PASSAGE TO READ:
>>>>>
Ideally, MovementSystem should process movement only, and there should be a separate system for collision detection/reaction. The only benefit I see from processing collisions in the movement system is that you could use the same loop that processes movement to process collisions, so it would be more efficient.
But unless your game had performance issues due to logic updates taking too long, I would move collision detection/reaction to a separate CollisionSystem which is processed after MovementSystem. This would be a cleaner solution in my opinion.
And, about your last question, I would check for collisions each frame. Checking every 200ms can lead to entities colliding without being detected in some cases.
This might depend on the kind of game that you're making, the speed your entities are moving at, your game update frame rate...
EDIT: In response to this question:
Also i'm wondering what the movement system should do regarding this approach. ATM, my movement system look at the Velocity component of all the concerned entities and do a simple translation of the entity coordinates but since the collision calculations are made in another system, i would need to know the "old" and move the entity to his hold position in case of collision. I'm not really fan of this. – nathan
The movement system should update the current position of each entity, just as you describe.
<<<<<
SUPPLIED MATERIAL:
>>>>>
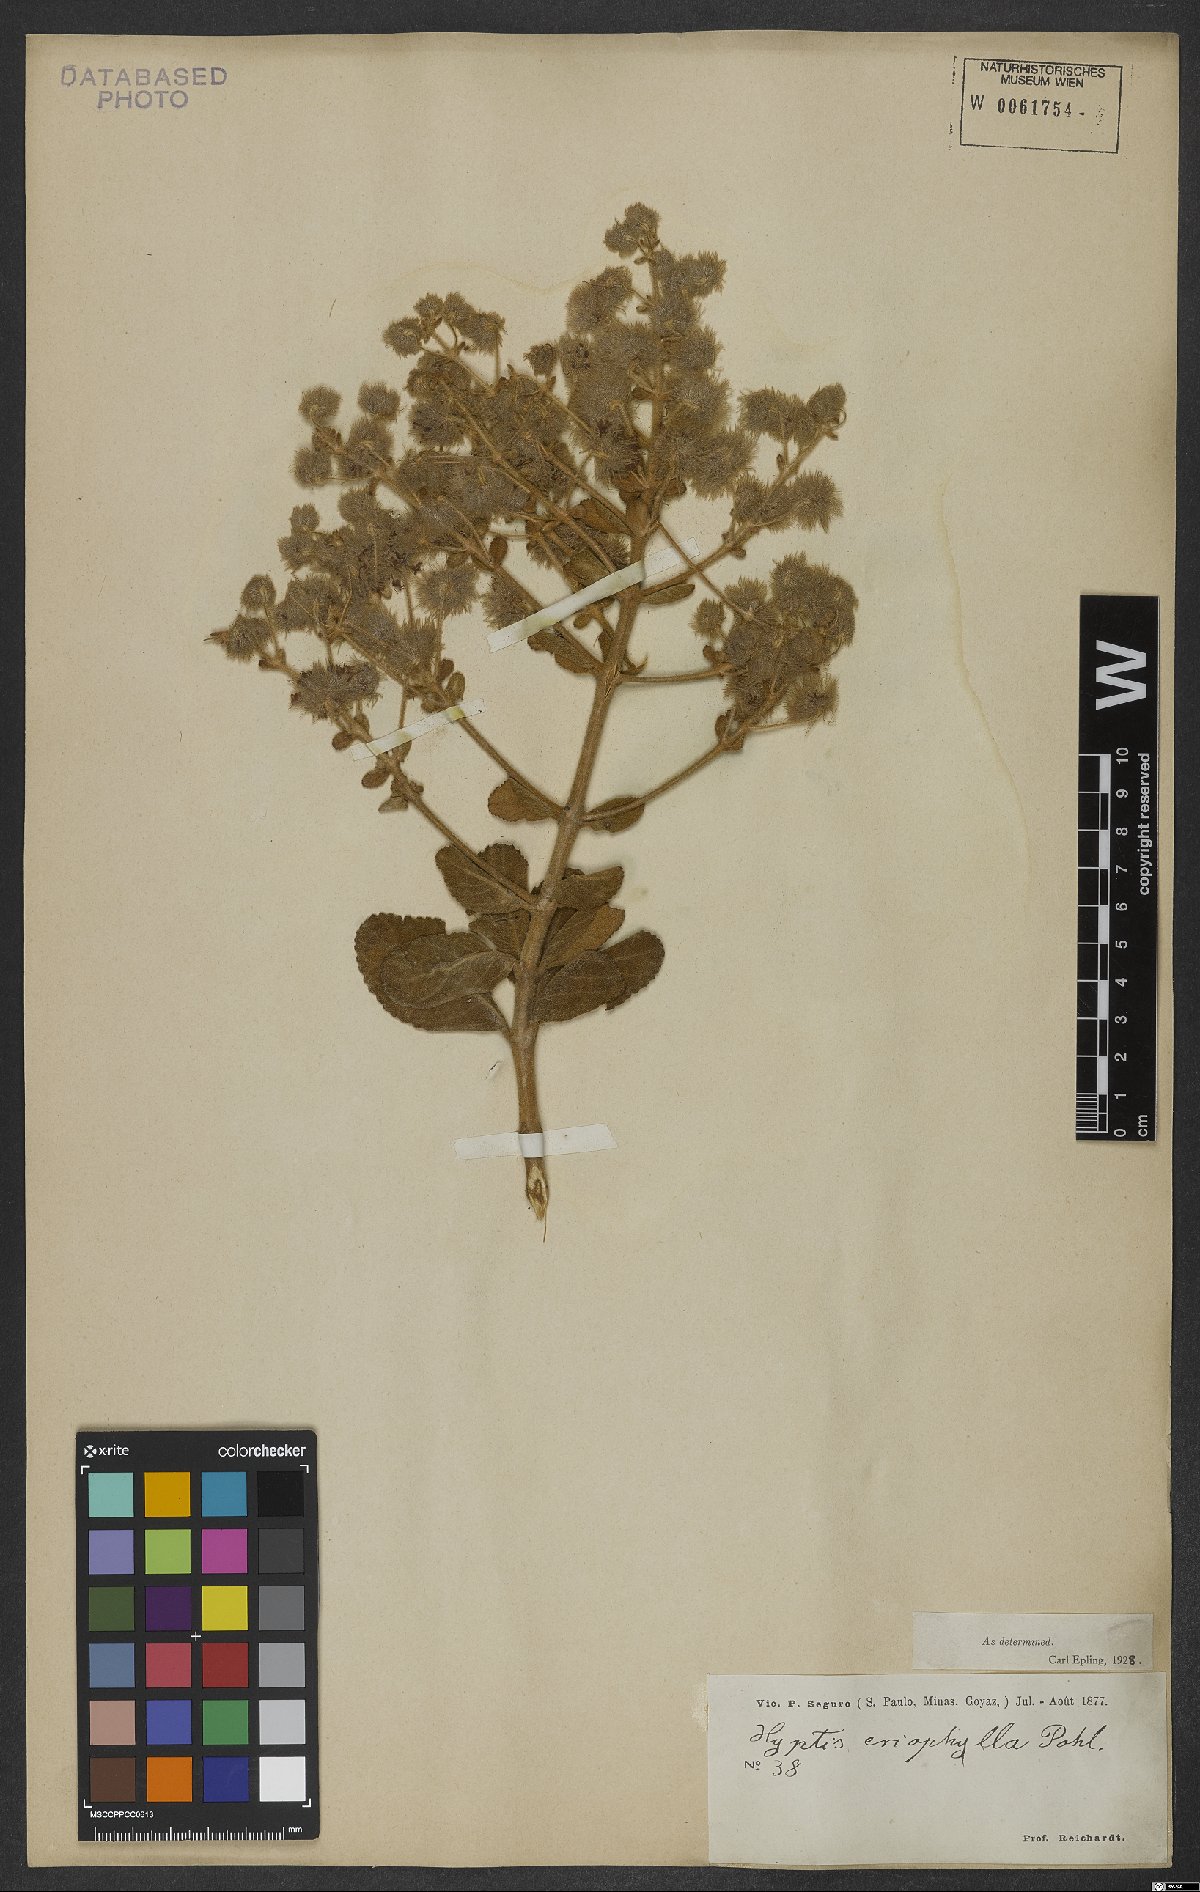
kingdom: Plantae
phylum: Tracheophyta
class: Magnoliopsida
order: Lamiales
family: Lamiaceae
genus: Medusantha
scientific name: Medusantha eriophylla
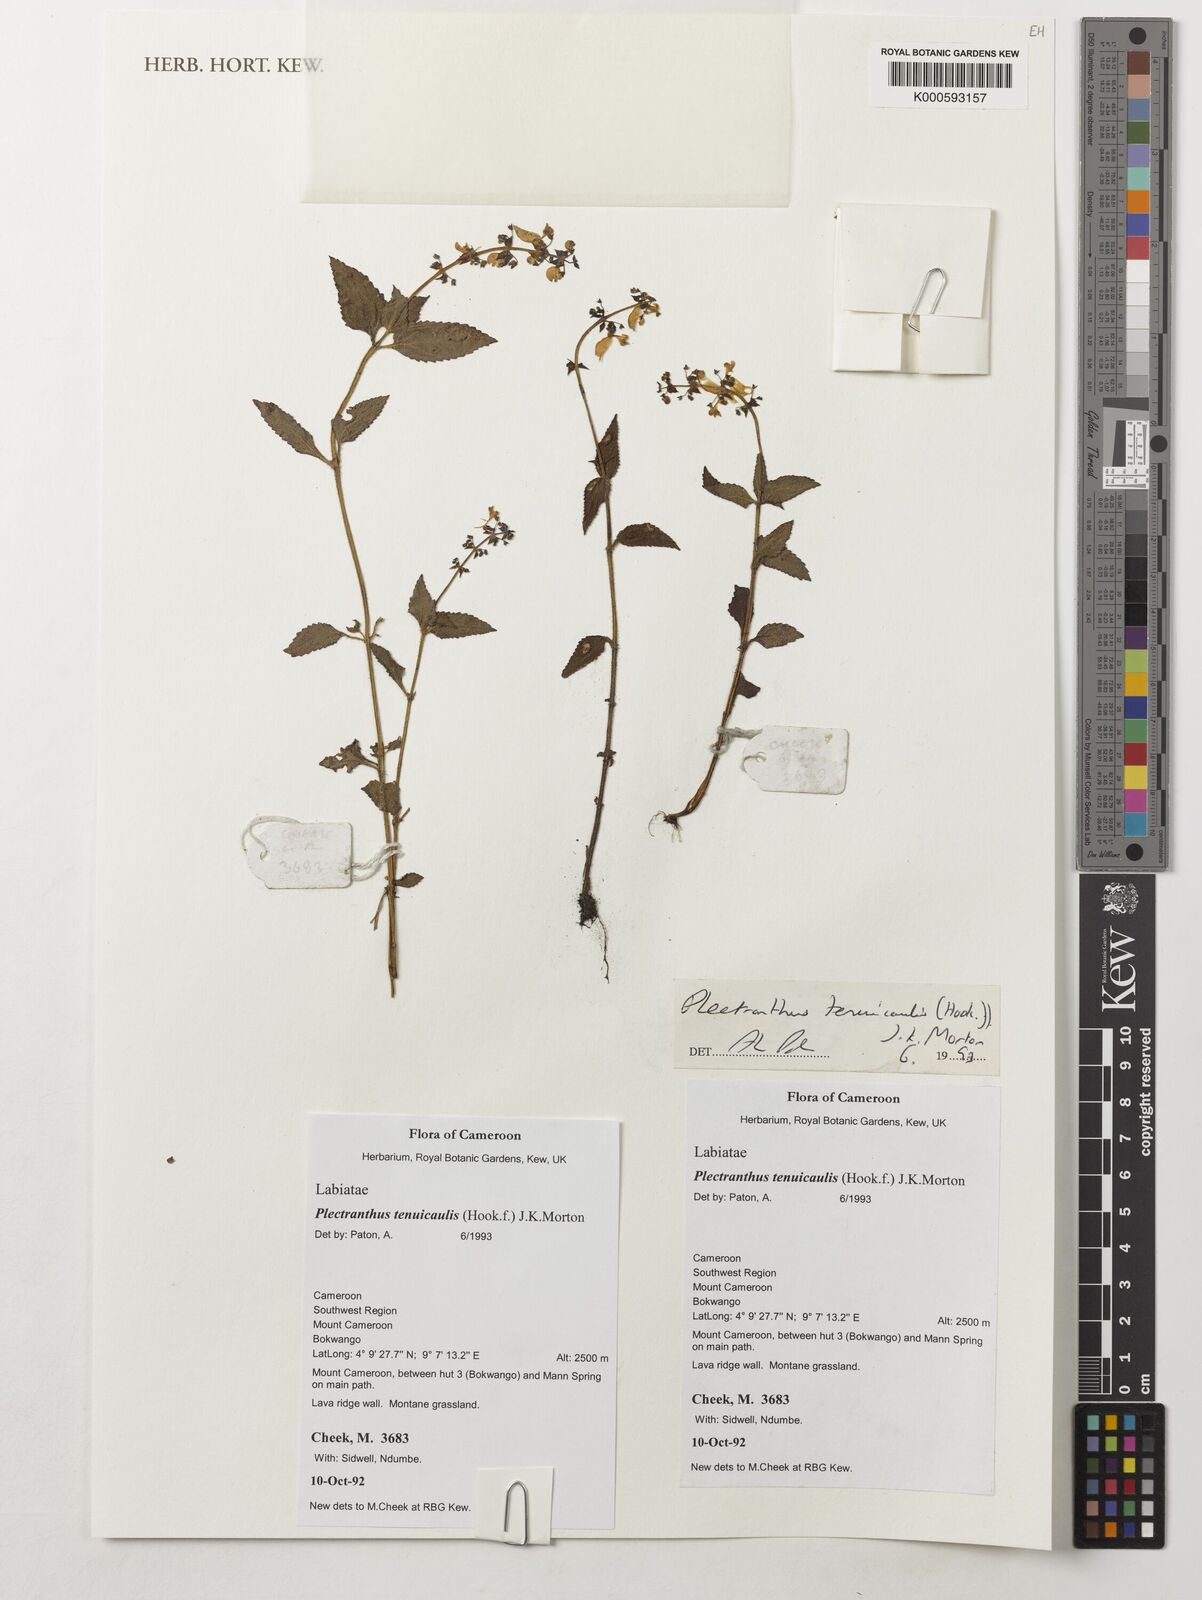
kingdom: Plantae
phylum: Tracheophyta
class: Magnoliopsida
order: Lamiales
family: Lamiaceae
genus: Coleus
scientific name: Coleus tenuicaulis
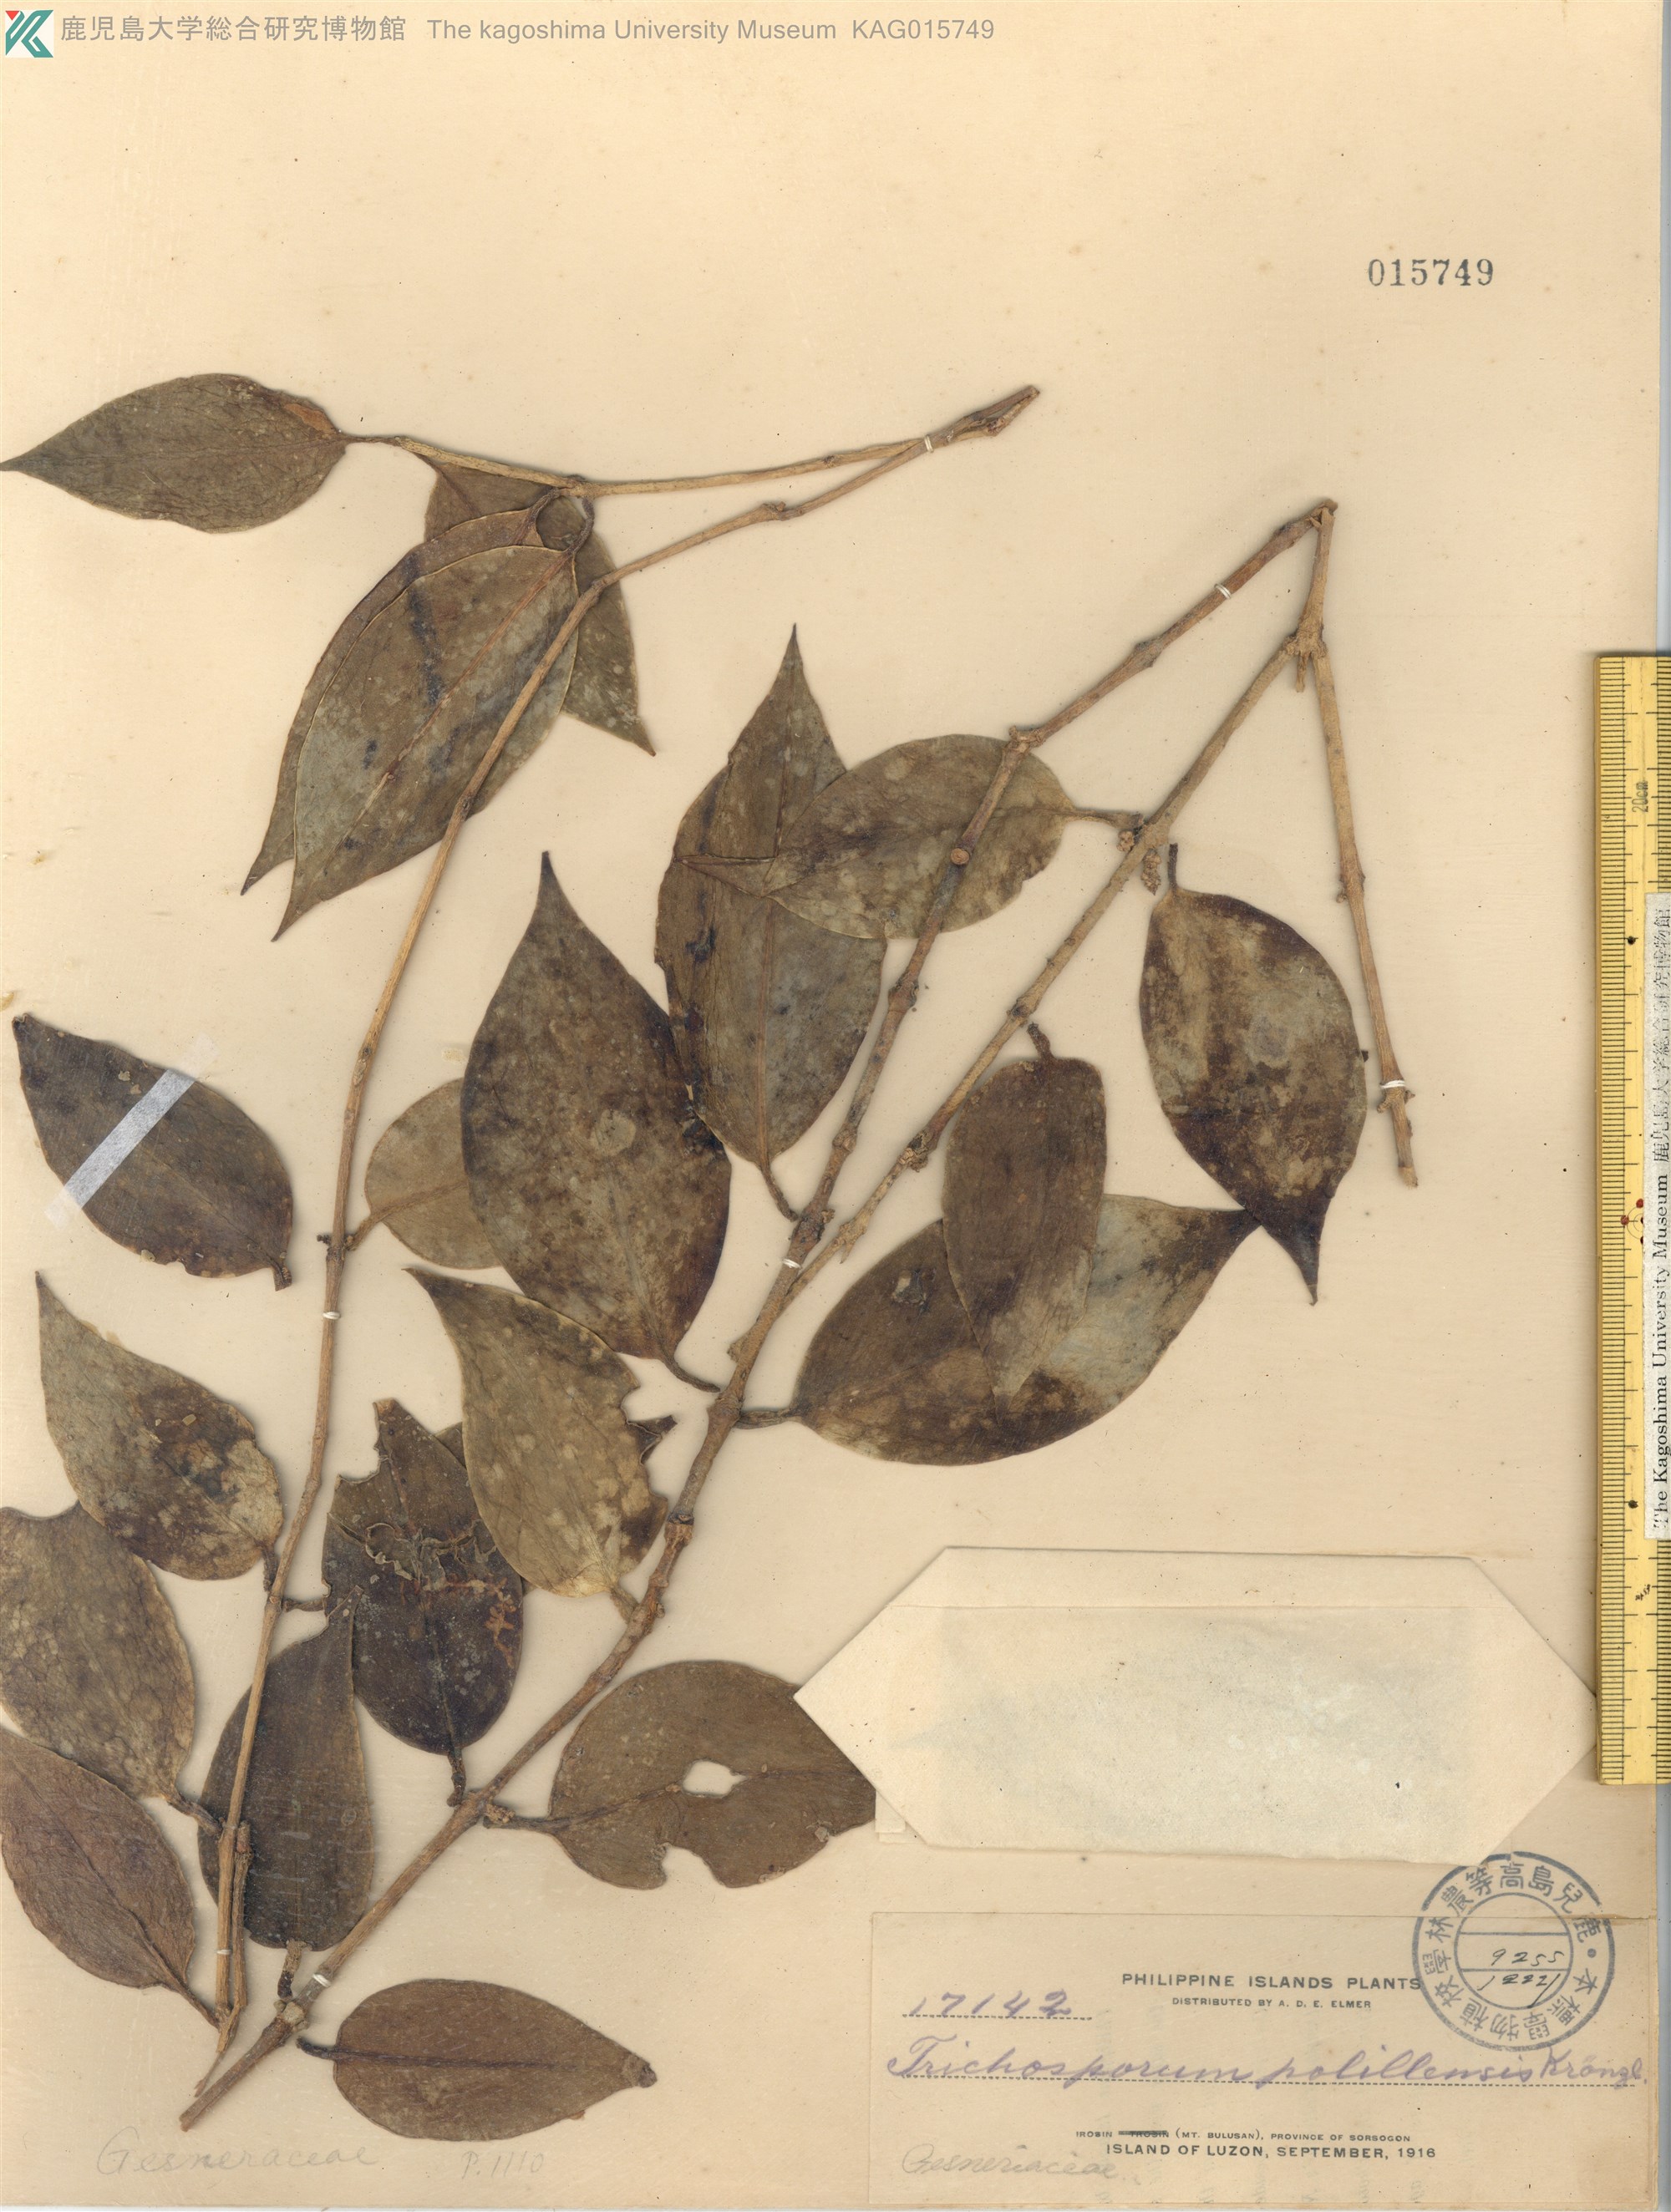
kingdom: Plantae
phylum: Tracheophyta
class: Magnoliopsida
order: Malvales
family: Malvaceae
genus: Trichospermum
<<<<<
BRIEF 1:
According to the text on movement and collision systems, how often should collisions be checked?
BRIEF 2:
Please list every factor that the text on movement and collision systems says the choice of collision-check frequency might depend on.

RESPONSE 1:
Each frame.

RESPONSE 2:
- The kind of game being made
- The speed the entities are moving at
- The game update frame rate